Short problem 1:
Copy out the records exactly, from the line containing "longitude: 32.0960" through the end of the records, and leave out the pictures.

How to Ensure Success for Underprepared Learners in College: Critical Findings of the Accelerating Opportunity Initiative

JFF
@jobsfuture
Published in
4 min readJul 1, 2016

Accelerating Opportunity (AO), a Jobs for the Future (JFF) initiative was launched over four years ago, with the goal of helping the nation’s large numbers of adults with low basic skills earn higher-wage jobs faster by combining the Adult Basic Education and career and technical training they need into one integrated program.

The numbers speak for themselves. In the first three years of the initiative:

· 8,287 students enrolled in AO pathways across 54 colleges in four of the participating states: Illinois, Kansas, Kentucky, and Louisiana.

· These colleges implemented and sustained 154 integrated career pathways, with students earning 56,757 college credits and 11,283 credentials.

· 35 percent of AO students engaged in work-based learning, and 30 percent found a job related to the occupational area of their career pathway.

The Urban Institute, with its partner the Aspen Institute, recently completed and disseminated the AO final implementation report, the first in a series of final reports on the initiative. The report documents how four of the participating states, Illinois, Kansas, Kentucky, and Louisiana successfully implemented the AO initiative in its first three years. Each state had its own unique successes, trials and challenges during the review period, but their experiences illustrate three critical components of the AO model that have helped colleges get adults with low basic skills into the classroom, credentialed, and employed in high-demand occupations within their regional labor market.

Source records:
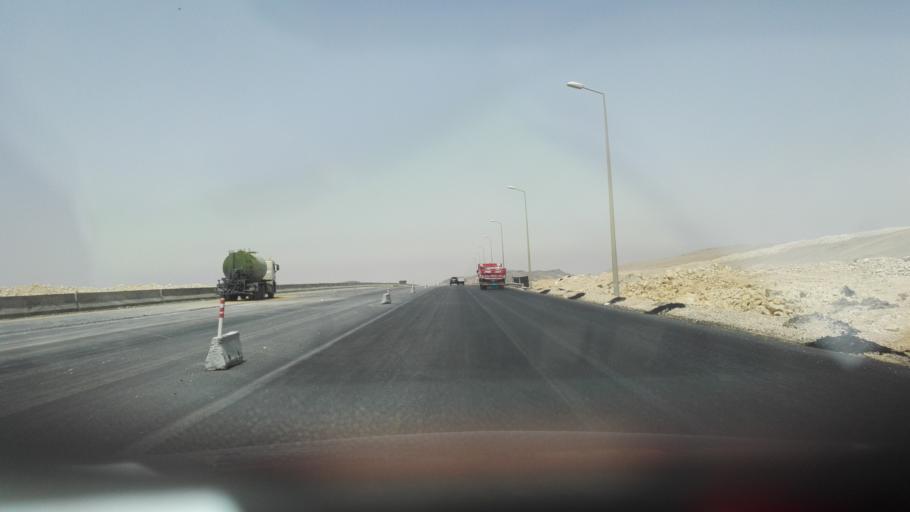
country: EG
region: As Suways
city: Ain Sukhna
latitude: 29.7020
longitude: 32.0960
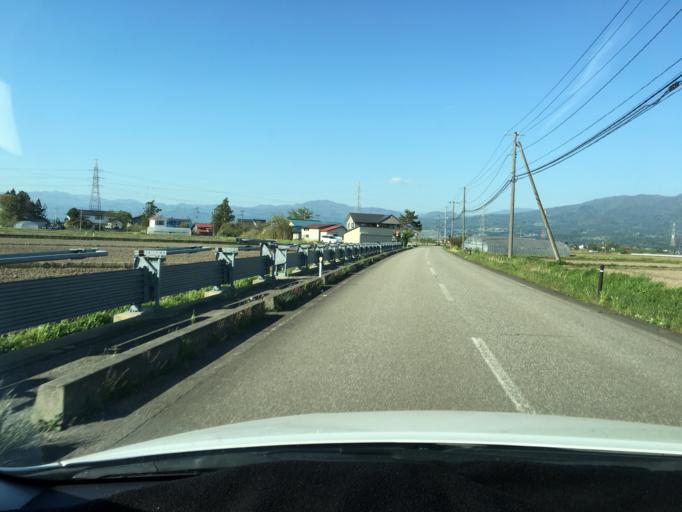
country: JP
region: Fukushima
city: Kitakata
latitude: 37.5725
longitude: 139.8768
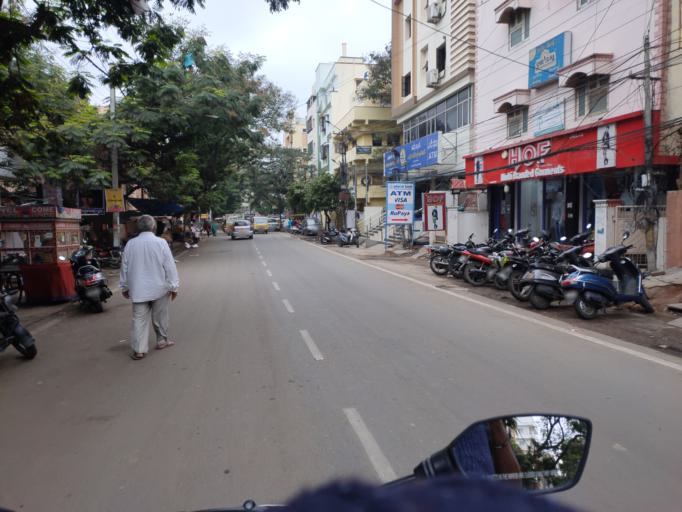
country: IN
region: Telangana
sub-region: Rangareddi
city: Kukatpalli
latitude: 17.4455
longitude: 78.4469
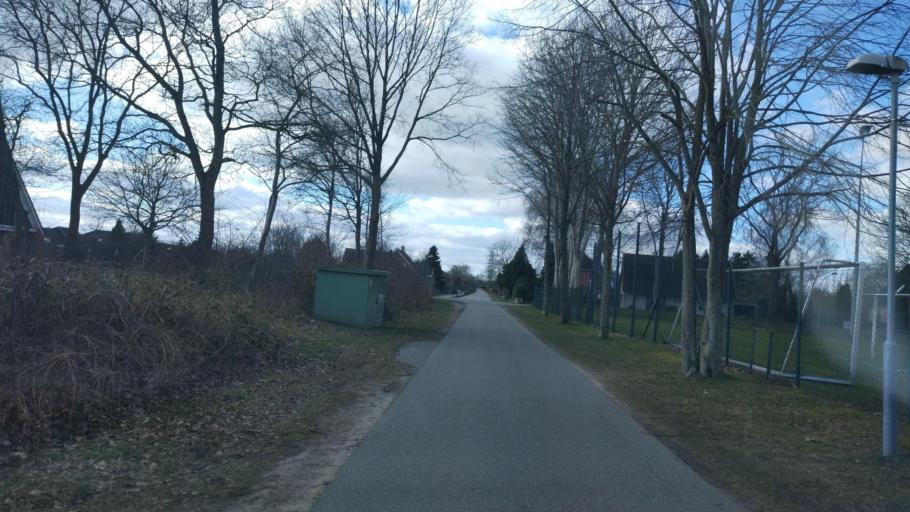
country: DE
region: Schleswig-Holstein
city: Gross Rheide
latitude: 54.4407
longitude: 9.4335
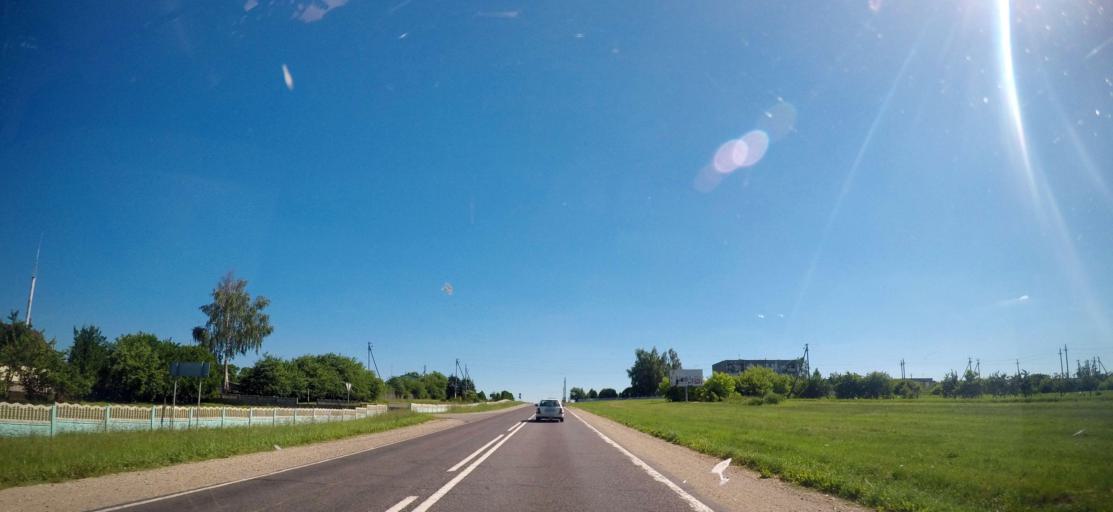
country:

Short problem 2:
List every U.S. state named in the article on the Accelerating Opportunity initiative.

Worked solution 1:
longitude: 32.0960
country: JP
region: Fukushima
city: Kitakata
latitude: 37.5725
longitude: 139.8768
country: IN
region: Telangana
sub-region: Rangareddi
city: Kukatpalli
latitude: 17.4455
longitude: 78.4469
country: DE
region: Schleswig-Holstein
city: Gross Rheide
latitude: 54.4407
longitude: 9.4335
country:

Worked solution 2:
Illinois, Kansas, Kentucky, Louisiana